Jacques et Lucie se rencontrent sur un yacht ancré à Cannes. Ils sont des gosses de riches mais dédaignent ce milieu tout en snobisme, oisiveté et convenance.
D'après une pièce de théâtre d'une autrice américaine et s'inspirant du roman Paul et Virginie, cité dans la comédie, le film est une fable philosophique très modeste qui prend forme lorsque le jeune couple s'échoue sur une île pas tout à fait déserte et qu'un étrange résident (le comédien Henri Rollan, peu inspiré par un rôle médiocrement caractérisé) donne des leçons de vie à la jeune femme désenchantée. L'isolement et la belle nature apparaissent comme un contrepoint à la mesquinerie et à l'insignifiance bourgeoises sur le pont du yacht.

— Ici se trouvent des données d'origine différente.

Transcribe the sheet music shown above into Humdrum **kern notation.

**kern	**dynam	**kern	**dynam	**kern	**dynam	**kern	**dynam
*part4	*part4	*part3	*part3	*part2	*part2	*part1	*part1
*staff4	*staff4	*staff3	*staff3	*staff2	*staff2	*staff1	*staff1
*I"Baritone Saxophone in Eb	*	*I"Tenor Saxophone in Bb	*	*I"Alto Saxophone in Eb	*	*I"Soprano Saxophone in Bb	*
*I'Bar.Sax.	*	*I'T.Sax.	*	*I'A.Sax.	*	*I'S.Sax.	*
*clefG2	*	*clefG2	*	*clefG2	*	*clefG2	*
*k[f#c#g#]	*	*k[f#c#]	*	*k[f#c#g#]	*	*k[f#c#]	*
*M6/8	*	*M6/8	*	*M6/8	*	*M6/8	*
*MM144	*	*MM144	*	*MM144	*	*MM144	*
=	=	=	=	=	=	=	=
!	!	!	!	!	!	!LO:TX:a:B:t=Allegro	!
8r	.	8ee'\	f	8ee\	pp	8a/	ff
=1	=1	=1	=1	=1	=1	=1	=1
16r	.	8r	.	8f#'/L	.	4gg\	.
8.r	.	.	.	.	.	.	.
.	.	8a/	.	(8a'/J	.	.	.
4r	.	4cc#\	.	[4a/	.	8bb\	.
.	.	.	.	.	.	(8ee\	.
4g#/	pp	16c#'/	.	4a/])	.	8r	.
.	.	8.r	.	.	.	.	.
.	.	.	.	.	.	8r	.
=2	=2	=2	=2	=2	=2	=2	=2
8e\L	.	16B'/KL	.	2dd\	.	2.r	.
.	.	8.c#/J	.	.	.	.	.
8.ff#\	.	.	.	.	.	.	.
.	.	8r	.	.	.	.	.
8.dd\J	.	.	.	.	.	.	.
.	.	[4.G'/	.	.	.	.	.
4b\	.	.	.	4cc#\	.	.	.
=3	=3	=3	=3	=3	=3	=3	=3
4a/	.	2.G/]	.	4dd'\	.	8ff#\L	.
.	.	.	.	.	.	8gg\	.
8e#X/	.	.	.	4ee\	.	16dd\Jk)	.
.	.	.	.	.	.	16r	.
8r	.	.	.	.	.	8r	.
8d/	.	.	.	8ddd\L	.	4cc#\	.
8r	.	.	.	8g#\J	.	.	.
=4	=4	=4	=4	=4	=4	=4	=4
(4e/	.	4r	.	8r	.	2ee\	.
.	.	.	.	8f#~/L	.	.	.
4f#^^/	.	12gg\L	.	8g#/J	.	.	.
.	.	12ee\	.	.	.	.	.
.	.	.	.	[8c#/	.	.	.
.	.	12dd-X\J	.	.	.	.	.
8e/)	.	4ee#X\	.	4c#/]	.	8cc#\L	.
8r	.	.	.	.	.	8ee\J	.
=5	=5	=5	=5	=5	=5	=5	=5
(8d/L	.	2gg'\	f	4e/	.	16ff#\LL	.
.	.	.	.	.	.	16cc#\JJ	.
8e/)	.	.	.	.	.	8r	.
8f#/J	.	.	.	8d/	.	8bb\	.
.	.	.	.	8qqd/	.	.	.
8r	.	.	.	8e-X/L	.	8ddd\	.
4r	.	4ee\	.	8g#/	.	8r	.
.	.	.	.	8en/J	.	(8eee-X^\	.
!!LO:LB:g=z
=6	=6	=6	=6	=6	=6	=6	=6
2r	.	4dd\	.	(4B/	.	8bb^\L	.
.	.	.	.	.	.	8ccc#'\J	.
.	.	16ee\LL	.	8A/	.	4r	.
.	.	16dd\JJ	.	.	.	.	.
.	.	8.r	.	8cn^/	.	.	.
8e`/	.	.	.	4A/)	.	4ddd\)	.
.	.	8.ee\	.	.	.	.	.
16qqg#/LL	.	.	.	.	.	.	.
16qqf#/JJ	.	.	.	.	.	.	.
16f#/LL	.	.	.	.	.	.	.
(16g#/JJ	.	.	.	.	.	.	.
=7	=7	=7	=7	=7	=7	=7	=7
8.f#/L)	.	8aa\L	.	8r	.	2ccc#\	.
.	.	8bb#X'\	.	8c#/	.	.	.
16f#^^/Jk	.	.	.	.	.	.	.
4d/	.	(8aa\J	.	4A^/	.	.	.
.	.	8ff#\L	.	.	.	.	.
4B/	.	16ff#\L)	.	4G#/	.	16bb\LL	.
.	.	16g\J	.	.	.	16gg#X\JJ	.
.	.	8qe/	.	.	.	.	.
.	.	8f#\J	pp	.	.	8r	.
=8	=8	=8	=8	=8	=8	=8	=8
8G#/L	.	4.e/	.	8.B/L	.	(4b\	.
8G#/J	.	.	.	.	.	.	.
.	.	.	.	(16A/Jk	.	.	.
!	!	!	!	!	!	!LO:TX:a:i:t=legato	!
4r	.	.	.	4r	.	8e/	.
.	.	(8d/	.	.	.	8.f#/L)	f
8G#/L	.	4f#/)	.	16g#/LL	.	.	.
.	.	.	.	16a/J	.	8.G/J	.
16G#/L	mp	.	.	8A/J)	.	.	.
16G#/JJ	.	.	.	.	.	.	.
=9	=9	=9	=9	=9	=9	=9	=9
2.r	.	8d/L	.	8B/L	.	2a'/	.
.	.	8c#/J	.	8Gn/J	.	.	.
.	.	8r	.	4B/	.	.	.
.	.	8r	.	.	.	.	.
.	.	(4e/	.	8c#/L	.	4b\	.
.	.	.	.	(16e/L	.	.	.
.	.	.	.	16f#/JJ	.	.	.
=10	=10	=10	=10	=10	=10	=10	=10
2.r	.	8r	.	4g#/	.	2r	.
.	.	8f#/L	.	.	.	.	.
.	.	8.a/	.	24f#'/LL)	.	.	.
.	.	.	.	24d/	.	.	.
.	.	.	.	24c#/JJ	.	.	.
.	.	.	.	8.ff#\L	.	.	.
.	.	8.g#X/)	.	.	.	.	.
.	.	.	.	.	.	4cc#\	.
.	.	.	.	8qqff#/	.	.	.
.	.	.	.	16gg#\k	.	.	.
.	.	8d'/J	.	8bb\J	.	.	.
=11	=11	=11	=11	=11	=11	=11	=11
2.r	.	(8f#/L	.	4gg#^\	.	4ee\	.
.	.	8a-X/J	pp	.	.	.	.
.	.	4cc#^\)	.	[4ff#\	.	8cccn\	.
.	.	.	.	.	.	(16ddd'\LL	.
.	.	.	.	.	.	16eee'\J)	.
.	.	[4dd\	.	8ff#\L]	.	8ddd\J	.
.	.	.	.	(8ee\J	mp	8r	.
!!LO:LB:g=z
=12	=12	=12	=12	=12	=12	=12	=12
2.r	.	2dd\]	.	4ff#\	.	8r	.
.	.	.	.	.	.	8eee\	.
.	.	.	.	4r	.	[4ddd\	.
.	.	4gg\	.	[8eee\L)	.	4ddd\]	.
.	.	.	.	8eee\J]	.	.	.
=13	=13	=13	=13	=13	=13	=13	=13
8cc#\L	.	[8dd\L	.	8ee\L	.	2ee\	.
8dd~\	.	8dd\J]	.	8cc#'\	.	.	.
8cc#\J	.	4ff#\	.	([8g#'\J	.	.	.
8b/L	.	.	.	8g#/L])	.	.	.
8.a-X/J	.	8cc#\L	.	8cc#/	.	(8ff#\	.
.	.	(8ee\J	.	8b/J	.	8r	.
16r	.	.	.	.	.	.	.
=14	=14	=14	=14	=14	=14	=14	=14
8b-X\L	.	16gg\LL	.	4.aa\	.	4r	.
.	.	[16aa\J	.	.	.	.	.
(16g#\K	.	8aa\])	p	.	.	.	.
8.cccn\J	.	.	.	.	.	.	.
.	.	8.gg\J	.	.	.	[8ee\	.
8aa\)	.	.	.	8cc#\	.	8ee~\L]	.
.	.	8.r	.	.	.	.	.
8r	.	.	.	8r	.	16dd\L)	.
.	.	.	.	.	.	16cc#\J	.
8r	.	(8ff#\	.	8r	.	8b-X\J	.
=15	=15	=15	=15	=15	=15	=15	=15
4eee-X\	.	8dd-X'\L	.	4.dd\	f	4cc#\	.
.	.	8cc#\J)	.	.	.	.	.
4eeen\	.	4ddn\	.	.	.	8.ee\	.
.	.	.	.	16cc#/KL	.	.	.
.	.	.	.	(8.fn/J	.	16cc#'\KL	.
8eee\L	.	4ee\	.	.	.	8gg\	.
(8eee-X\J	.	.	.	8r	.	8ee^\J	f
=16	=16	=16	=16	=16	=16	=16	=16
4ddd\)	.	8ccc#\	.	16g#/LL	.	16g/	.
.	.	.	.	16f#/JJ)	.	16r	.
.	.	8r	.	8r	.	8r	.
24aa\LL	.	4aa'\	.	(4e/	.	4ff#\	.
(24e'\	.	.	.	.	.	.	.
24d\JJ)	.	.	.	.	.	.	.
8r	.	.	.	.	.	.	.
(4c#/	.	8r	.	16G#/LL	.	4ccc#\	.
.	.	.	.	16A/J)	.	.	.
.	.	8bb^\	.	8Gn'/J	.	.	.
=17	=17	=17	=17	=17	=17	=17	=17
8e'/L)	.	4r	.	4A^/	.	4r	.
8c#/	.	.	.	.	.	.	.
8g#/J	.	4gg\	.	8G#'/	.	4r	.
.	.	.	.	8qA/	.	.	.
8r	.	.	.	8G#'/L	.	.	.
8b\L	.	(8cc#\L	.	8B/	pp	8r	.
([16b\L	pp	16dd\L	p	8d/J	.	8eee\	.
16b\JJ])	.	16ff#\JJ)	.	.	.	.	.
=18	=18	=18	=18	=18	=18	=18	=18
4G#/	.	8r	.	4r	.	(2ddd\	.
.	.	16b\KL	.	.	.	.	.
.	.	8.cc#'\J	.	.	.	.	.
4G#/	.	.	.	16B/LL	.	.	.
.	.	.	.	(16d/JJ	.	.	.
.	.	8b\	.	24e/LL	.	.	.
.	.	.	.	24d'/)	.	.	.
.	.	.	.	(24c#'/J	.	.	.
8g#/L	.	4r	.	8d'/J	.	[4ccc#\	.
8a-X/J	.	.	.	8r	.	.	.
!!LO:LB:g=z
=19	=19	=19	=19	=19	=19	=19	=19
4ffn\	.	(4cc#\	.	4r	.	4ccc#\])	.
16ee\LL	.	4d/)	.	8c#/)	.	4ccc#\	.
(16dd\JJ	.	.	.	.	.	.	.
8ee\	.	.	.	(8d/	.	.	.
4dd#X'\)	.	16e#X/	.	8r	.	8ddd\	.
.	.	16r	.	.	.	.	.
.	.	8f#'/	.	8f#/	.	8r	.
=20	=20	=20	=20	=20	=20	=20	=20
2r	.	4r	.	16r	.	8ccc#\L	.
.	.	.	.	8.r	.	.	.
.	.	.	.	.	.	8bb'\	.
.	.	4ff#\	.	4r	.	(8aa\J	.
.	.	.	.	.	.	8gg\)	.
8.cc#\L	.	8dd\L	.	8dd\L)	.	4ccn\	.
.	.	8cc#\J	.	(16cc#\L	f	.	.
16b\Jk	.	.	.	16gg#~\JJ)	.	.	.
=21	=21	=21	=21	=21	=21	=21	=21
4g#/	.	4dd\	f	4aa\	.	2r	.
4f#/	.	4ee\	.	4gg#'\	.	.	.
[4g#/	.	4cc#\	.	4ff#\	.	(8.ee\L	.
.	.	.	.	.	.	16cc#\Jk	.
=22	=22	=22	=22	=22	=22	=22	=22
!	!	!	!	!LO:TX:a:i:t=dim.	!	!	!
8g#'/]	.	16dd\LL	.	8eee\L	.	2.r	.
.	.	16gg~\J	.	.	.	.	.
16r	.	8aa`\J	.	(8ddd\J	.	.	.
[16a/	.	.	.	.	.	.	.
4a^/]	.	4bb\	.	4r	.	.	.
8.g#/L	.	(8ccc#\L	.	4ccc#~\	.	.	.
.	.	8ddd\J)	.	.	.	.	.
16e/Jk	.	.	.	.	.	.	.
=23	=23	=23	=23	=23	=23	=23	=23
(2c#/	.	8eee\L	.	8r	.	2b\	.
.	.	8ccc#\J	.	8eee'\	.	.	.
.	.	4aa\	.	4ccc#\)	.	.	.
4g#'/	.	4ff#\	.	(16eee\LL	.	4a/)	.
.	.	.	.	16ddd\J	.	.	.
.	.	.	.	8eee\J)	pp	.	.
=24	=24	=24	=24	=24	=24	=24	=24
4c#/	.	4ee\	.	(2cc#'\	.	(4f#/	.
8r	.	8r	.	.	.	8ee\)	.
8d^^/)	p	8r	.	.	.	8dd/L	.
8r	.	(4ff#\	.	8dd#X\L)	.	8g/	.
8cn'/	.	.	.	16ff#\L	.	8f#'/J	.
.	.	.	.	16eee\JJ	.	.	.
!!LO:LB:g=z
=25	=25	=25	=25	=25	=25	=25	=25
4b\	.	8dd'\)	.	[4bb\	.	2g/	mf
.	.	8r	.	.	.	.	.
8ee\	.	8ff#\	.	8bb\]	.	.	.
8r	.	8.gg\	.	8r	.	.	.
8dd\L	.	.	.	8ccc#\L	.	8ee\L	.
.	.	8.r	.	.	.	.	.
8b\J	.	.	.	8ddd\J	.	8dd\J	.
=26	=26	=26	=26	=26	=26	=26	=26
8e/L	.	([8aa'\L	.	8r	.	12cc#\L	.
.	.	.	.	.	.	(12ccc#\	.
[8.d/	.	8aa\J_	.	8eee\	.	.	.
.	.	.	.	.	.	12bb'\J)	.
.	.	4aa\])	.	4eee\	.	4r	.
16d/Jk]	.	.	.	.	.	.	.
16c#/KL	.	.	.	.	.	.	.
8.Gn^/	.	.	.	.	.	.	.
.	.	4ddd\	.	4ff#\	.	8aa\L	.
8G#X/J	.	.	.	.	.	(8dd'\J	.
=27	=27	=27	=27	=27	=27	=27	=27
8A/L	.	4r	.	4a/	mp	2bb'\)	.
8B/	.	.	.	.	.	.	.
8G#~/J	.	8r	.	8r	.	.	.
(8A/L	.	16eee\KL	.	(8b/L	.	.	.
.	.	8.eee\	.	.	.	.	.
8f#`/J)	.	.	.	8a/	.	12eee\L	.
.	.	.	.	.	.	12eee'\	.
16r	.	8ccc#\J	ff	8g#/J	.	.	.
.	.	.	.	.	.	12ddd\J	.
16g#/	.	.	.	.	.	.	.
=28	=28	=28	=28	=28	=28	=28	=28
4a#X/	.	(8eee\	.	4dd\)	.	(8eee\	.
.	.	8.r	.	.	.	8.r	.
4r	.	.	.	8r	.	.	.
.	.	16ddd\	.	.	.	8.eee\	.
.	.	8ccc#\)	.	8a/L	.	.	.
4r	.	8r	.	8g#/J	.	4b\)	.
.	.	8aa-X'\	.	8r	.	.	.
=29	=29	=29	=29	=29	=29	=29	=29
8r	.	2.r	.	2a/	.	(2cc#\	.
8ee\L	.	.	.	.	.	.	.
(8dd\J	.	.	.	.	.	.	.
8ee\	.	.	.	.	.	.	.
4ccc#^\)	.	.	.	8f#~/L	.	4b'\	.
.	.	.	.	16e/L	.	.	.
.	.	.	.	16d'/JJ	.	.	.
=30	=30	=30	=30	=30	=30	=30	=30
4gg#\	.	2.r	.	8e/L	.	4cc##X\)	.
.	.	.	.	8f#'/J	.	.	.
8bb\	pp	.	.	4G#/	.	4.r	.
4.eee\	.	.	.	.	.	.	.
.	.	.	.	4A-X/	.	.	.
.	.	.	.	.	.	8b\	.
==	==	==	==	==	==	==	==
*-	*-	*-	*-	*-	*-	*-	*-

La comédie est plus une curiosité qu'une réussite. Le scénario et les personnages sont inaboutis (peut-être en partie parce que le film est court), l'enseignement philosophique pas ébouriffant. Et pas de quoi faire des deux naufragés des Robinson puisque l'aventure dure une seule nuit. Mais la composition de Claude Dauphin est modeste, tandis que celle de Blanche Montel, figure centrale, montre une certaine modernité par son caractère émancipé et impertinent.